**Untersuchter Text**
========================
Selbstbeherrschung für Christen unerläßlich
IN EINER Kleinstadt in New Mexiko (USA) meldete jemand der Polizei, er habe Schüsse gehört. Am Tatort angekommen, fanden die Polizisten den Boden der Küche eines jungen Paares blutbefleckt und mit grünen Bohnen übersät vor. Die junge Frau hatte eine Fleischwunde. Warum? Wie die Polizei mitteilte, sagte der angebliche Täter, ihr Gefährte, beim Verhör: „Würden Sie nicht auch wütend werden, wenn Sie die ganze Zeit nichts als grüne Bohnen essen müßten?“
Das ist vielleicht kaum zu glauben. Dennoch sind wegen solcher Kleinigkeiten sogar schon Menschen getötet worden, ja derartige Fälle kommen immer häufiger vor. Oft ist Mangel an Selbstbeherrschung die Ursache. Weil man seine Gefühle nicht beherrschen kann, kommt es zu Wutausbrüchen, die der Apostel Paulus als eines der „Werke des Fleisches“ bezeichnet (Galater 5:19-21).
Dieser zunehmende Mangel an Selbstbeherrschung ist ein Teil des Beweises dafür, daß wir in den „letzten Tagen“ des gegenwärtigen alten Systems Satans leben, in denen „kritische Zeiten dasein werden, mit denen man schwer fertig wird“. Paulus schreibt über diese Tage, daß die Menschen „für keine Übereinkunft zugänglich, ... ohne Selbstbeherrschung, brutal“ sein würden (2. Timotheus 3:1, 3). Wir leben offensichtlich in den „letzten Tagen“, in denen Gewalttaten ständig zunehmen.
Was sollten Christen angesichts dieser Tatsache tun? Paulus ermahnt sie, gegen die „Werke des Fleisches“ anzukämpfen, indem sie die Frucht des Geistes Gottes hervorbringen, zu der auch die „Selbstbeherrschung“ gehört (Galater 5:19, 22, 23). Was ist unter Selbstbeherrschung zu verstehen? Warum wird sie von Paulus empfohlen? Welche Vorteile bringt sie mit sich?
========================
**Datenauszug**
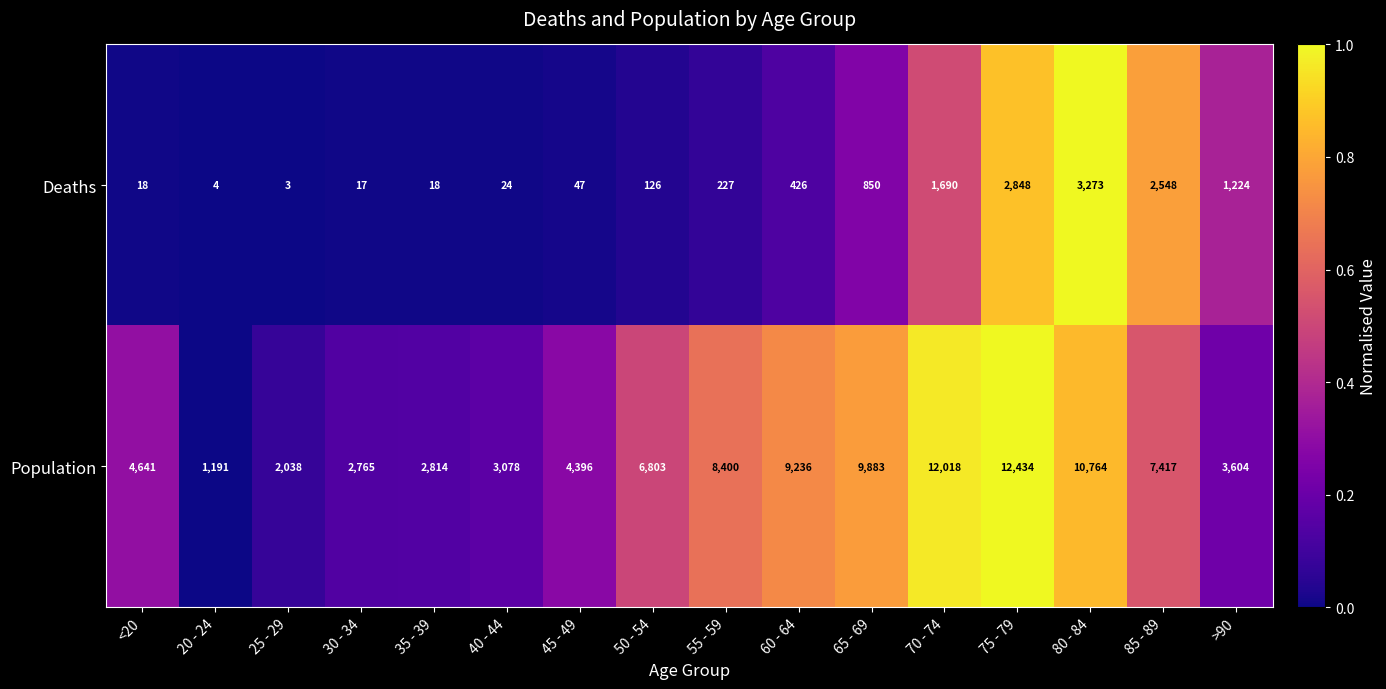

What is the average value of the Deaths series?

834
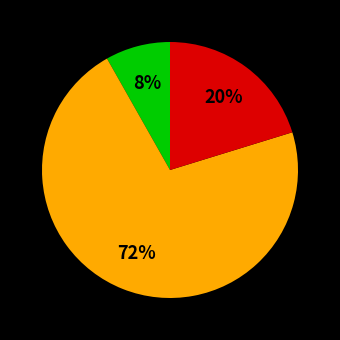

To the nearest percent, what is the average slice percentage?

33%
========================
**Aufgabe 1**
Wo meldete laut dem Text über Selbstbeherrschung jemand der Polizei, Schüsse gehört zu haben?
**Aufgabe 2**
Nimm den Text über Selbstbeherrschung nach seinem letzten Satz wieder auf und schreib ihn weiter.

**Antwortfeld 1**
In einer Kleinstadt in New Mexiko (USA).

**Antwortfeld 2**
Selbstbeherrschung wird folgendermaßen erklärt: „Beherrschung der eigenen Gefühle und Triebe, Zurückhaltung“. Paulus zeigte, daß wahre Christen an dieser Zurückhaltung zu erkennen sind. Ja, die Selbstbeherrschung hilft ihnen, die anderen Früchte des Geistes Gottes, wie Frieden, Langmut, Freundlichkeit, Güte und Milde, hervorzubringen. Sie ermöglicht es ihnen, im Dienste Gottes auszuharren und dem Druck, den Satan, die Welt und das unvollkommene Fleisch auf sie ausüben, standzuhalten. Deshalb schrieb Paulus an die Galater: „Wandelt beständig durch den Geist, und ihr werdet die Begierde des Fleisches überhaupt nicht vollbringen“ (Galater 5:16).
Das ist jetzt um so notwendiger, als in unseren Tagen ein zunehmender Mangel an Selbstbeherrschung zu beobachten ist. Zum Beispiel stellt die Polizei in vielen Ländern fest, daß es immer mehr Autofahrer gibt, die die Verkehrsvorschriften mißachten. Solche Verstöße rufen oft heftige Wortwechsel hervor, die in Schlägereien ausarten können. In Houston (Texas) wird eine bestimmte Strecke einer Hauptverkehrsstraße „Zank-Avenue“ genannt, weil es dort so oft zu Streitigkeiten kommt. Als ein anderes Beispiel könnten die Szenen angeführt werden, die sich schon an Tankstellen abgespielt haben, wenn sich Autoschlangen gebildet hatten. Mangel an Selbstbeherrschung der Kraftfahrer führte zu Wutausbrüchen und sogar zu Mord, nur weil sich einige vorzudrängen suchten, um das gewünschte Benzin zu bekommen.
In solchen und ähnlichen Streßsituationen darf sich der Christ nicht von denen beeinflussen lassen, die ihre Wut an anderen auslassen. Er sollte stets an seiner Selbstbeherrschung und Milde zu erkennen sein.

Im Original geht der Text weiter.